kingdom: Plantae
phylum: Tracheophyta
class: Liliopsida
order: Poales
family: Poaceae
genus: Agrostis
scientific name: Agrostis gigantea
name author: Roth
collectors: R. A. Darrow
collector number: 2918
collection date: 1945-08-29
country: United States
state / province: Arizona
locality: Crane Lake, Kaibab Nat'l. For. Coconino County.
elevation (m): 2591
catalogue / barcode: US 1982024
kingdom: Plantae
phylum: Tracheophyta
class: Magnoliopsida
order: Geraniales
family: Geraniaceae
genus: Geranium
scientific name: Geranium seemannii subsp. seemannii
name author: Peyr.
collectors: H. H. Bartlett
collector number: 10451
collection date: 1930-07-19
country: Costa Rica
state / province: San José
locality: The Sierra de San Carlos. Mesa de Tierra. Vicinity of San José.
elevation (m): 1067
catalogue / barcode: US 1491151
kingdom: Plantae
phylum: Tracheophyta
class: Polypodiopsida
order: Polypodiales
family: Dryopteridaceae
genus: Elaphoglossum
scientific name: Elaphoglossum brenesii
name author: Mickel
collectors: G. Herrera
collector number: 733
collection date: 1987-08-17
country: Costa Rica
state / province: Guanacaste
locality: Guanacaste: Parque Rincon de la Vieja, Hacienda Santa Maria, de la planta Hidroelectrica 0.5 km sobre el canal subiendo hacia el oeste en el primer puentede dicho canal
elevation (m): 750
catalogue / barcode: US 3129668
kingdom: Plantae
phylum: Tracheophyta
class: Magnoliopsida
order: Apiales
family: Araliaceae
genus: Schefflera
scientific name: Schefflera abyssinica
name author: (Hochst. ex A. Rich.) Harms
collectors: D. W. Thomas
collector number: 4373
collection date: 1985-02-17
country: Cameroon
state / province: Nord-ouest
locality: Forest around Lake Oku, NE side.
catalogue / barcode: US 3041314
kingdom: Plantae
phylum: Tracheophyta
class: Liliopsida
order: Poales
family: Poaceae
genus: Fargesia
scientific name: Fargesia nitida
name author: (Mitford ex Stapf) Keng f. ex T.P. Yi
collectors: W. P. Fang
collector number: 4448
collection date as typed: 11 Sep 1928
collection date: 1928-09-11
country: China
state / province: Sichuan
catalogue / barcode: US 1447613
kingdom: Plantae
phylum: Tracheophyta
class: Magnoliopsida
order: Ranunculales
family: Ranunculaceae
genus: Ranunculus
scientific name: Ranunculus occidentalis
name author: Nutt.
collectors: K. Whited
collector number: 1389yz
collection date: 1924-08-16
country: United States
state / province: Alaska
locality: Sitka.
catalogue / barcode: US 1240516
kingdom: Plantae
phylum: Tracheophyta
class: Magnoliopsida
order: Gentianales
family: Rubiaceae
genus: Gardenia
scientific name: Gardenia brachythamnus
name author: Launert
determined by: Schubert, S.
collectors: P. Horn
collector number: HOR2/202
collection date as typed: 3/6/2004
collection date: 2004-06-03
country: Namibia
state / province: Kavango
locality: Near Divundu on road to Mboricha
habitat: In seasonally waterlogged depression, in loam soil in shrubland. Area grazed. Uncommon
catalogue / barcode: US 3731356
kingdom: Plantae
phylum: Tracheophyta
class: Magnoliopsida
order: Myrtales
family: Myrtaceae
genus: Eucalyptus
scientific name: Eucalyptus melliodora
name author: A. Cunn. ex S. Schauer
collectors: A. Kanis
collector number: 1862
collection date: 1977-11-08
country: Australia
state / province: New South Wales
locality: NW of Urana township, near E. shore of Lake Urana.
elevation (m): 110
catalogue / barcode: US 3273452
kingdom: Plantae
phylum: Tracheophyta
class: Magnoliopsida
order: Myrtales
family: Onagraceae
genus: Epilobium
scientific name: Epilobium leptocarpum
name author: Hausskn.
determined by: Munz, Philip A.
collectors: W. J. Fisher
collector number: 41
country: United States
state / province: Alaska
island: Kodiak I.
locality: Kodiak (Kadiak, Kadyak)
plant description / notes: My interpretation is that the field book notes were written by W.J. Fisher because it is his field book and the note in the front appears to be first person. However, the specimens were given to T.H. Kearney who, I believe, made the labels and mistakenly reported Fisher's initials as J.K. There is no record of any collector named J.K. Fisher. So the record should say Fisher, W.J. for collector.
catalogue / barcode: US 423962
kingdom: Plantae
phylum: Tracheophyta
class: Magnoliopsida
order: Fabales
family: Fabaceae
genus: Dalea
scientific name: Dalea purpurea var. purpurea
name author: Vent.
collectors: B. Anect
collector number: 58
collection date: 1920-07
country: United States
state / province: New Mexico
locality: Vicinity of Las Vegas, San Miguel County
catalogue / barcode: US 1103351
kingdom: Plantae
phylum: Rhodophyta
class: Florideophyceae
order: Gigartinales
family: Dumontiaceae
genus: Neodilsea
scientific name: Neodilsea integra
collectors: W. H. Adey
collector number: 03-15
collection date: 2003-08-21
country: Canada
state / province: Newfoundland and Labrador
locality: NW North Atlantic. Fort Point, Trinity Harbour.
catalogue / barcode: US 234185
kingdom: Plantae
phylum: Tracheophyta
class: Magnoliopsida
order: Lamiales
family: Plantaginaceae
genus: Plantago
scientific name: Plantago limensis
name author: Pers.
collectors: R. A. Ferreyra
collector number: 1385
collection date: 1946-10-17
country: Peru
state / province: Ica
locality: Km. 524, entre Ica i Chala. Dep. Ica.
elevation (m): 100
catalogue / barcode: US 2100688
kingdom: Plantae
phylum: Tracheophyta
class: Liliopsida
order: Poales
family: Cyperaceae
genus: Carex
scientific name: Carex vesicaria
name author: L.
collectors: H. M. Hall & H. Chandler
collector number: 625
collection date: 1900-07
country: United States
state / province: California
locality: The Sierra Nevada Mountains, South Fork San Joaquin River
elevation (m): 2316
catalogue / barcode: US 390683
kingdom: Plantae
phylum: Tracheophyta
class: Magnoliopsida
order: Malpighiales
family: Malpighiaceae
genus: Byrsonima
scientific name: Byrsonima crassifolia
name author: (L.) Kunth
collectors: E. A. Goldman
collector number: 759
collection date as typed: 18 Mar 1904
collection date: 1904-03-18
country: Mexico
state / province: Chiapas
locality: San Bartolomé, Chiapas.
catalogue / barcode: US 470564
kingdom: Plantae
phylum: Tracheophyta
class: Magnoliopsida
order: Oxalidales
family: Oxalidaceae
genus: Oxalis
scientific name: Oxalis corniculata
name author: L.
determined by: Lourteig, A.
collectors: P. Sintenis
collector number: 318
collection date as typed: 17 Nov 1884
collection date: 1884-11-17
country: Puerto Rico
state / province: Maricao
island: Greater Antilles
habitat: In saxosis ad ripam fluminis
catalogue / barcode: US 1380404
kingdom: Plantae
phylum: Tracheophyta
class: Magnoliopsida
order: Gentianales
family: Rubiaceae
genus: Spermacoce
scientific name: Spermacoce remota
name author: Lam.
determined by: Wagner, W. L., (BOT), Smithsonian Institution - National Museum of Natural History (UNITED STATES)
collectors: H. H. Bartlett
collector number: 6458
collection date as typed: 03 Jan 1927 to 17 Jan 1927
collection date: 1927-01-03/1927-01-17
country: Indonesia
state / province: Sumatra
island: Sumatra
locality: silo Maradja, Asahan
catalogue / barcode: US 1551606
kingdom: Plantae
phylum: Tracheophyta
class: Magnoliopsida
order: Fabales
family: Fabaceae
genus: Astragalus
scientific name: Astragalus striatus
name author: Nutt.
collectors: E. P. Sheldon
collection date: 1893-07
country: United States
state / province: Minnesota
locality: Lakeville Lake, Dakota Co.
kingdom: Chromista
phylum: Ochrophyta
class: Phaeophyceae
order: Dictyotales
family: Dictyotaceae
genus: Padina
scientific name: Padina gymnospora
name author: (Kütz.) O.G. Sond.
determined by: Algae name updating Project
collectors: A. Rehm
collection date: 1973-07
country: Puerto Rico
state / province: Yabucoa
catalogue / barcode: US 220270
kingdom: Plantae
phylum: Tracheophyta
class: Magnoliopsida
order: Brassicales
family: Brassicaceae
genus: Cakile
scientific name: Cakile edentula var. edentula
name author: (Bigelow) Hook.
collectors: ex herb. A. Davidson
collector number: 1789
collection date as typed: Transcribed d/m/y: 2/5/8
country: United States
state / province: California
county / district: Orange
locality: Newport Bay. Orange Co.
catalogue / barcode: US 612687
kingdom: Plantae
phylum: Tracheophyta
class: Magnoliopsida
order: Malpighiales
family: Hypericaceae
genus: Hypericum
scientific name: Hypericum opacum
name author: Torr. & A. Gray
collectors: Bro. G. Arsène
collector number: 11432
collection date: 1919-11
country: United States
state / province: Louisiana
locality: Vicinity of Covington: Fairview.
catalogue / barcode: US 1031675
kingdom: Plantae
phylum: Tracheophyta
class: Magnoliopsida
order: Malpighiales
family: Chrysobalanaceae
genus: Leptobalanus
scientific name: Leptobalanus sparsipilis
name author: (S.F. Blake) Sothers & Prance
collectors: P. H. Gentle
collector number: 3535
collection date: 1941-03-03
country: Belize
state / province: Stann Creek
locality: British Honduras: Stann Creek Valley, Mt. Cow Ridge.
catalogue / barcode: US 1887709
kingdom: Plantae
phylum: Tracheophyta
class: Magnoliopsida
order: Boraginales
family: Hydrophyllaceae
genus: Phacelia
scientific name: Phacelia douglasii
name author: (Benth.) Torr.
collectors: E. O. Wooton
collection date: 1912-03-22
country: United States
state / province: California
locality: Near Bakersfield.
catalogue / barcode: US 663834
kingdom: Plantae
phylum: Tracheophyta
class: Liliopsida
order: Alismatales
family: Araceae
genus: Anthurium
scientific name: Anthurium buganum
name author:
▬▬▬
> **El problema**
Extrae del listado anterior cada línea que contenga la cadena "typed" y cópiala tal cual. Distingue entre mayúsculas y minúsculas.

> **Solución**
collection date as typed: 11 Sep 1928
collection date as typed: 3/6/2004
collection date as typed: 18 Mar 1904
collection date as typed: 17 Nov 1884
collection date as typed: 03 Jan 1927 to 17 Jan 1927
collection date as typed: Transcribed d/m/y: 2/5/8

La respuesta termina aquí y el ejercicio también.